Information shown>

= = = =

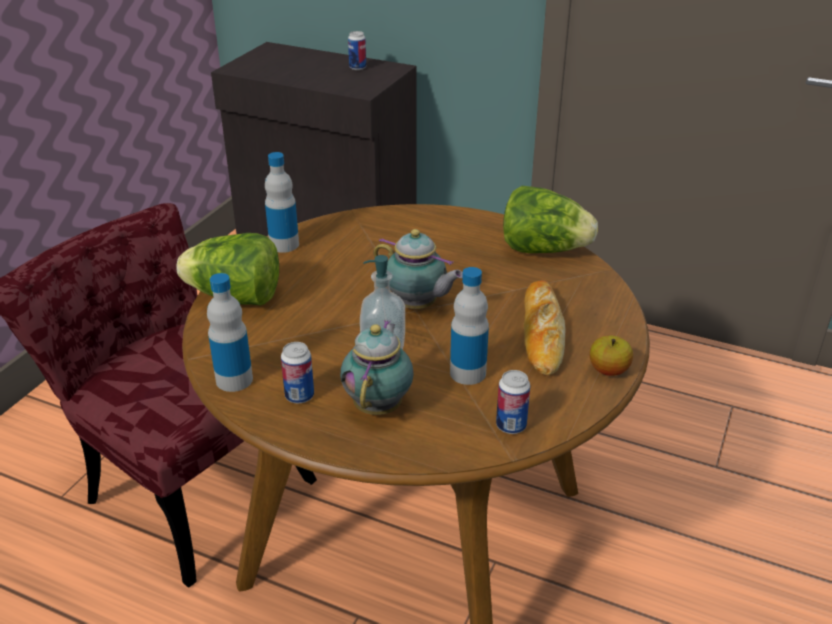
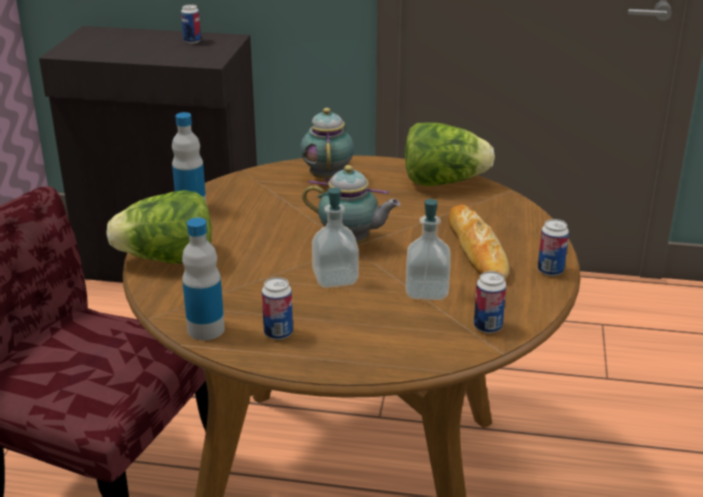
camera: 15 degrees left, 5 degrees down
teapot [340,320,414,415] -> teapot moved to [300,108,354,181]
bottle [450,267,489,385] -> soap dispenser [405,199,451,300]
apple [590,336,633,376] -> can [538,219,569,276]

= = = =

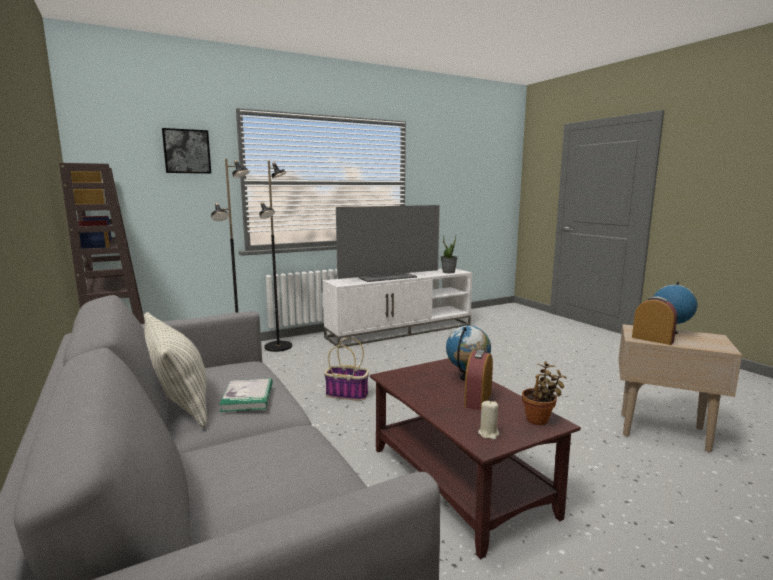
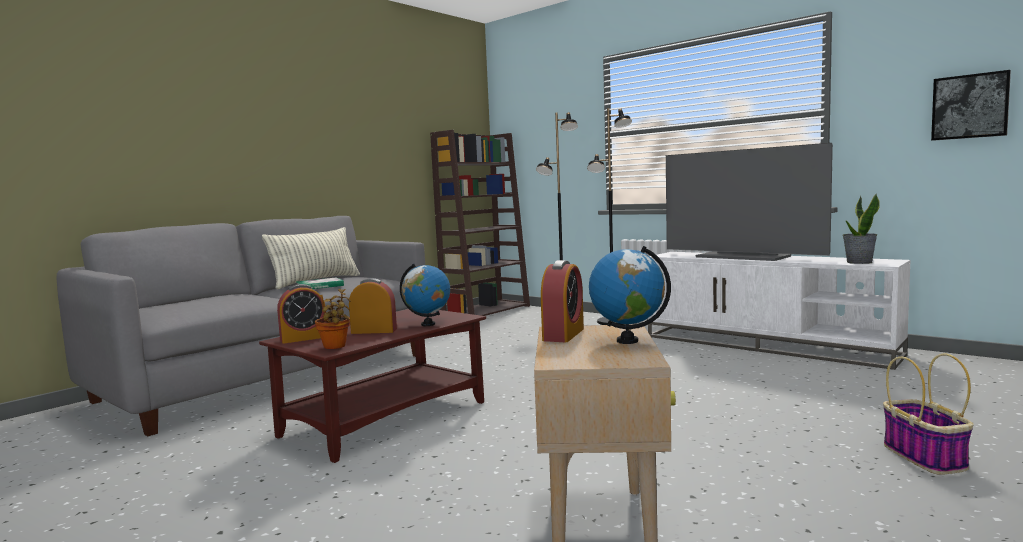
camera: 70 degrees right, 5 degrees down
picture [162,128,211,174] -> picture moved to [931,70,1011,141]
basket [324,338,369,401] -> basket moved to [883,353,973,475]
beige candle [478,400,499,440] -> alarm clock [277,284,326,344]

= = = =

Your task is to report how many lines of the material include the string "degrees". Give the number and no other words.

Task output> 2